Source extract —
Quantum TD’s spin rate of 2,340 RPM is the lowest reading in the entire test. That’s 263 RPM below the Quantum standard, 203 RPM below the Elyte TD, and 582 RPM below the Ai Smoke TD.
For a player who already launches it high and carries it long, that number will look attractive. However, for a player who needs spin, it’s a flag worth noting before pulling the trigger.

Simply looking at the overall carry number doesn’t always tell the whole story. With the swing robot impacting nine locations on the face, we can get a better idea of where golfers around 95 mph could see improved performance on common misses, using a face heat map.
The data confirms the Elyte family continues to lead the way in distance. All three models occupy the top three spots in both centre carry and nine-zone average. If distance is the priority, then Elyte remains a strong option.
The draw-bias heads have a high-face problem, which makes sense considering more mass is generally concentrated towards the heel to induce a draw shape. The Ai Smoke Max D and Quantum Max D post the two worst high-face carry profiles in the test, bleeding nearly 18.5 yards from centre when contact moves up the face. Look at the heat map and the top row goes red fast. That’s a real-world issue for the player who tends to hit it high on the face under pressure.
The tradeoff is the low face. Flip the map over, and those same draw-bias heads post the two best low-face averages in the test, losing only 5-7 yards from centre. Every other club loses 11-16. The geometry is doing something intentional, trading high-face carry for low-face carry. Whether that works for you depends entirely on where your misses live.
Two other things the heat map reveals that a spec sheet never would: the Ai Smoke Max D is the only driver in the test where the heel carries farther than the toe, a structural quirk of the draw-bias CG position. And the Quantum TD is the only club where a mishit zone actually beats centre carry. The mid toe, at 224.6 yards, edges the centre strike by 1.5 yards, a byproduct of its ultra-low spin baseline finding a slightly better launch window just off-centre.
The low heel remains the universal kill zone. Six of nine clubs post their worst number there. Very few drivers have been able to solve this zone since we started conducting robotic testing.

Aim of the exercise — In the driver test write-up, which driver is the only one whose heel carries farther than its toe?

Dataset excerpts —
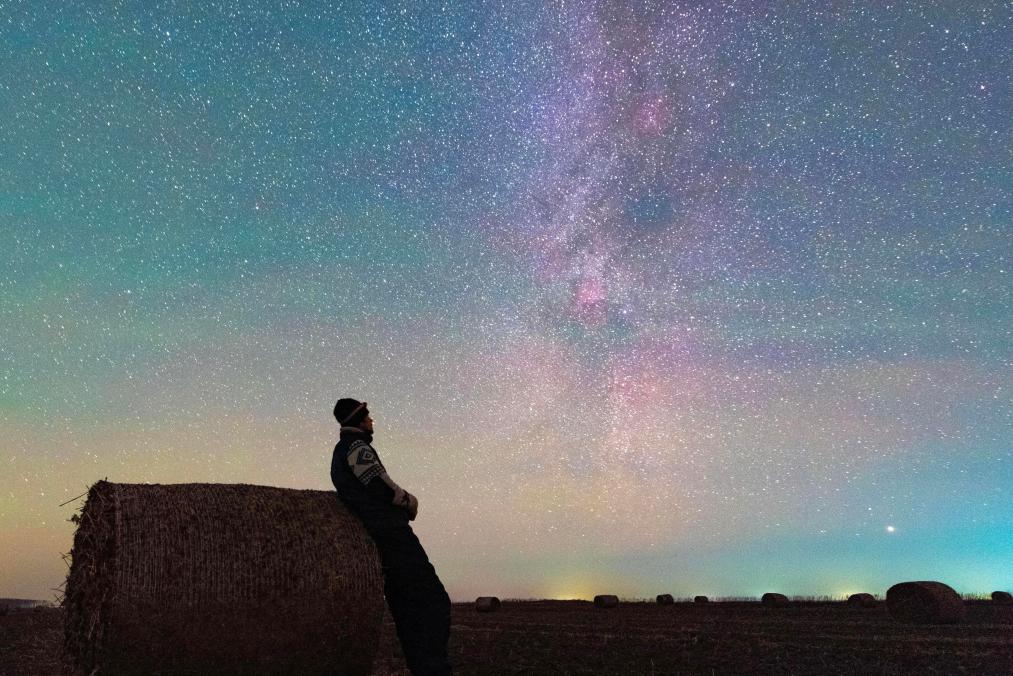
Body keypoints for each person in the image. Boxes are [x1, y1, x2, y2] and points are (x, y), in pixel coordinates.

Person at [330, 398, 452, 676]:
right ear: (358, 419)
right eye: (368, 417)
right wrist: (408, 501)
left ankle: (425, 668)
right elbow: (378, 484)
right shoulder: (356, 447)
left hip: (377, 537)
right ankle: (433, 670)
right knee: (432, 602)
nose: (372, 421)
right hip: (391, 534)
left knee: (407, 609)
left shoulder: (341, 451)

Response box — The Ai Smoke Max D.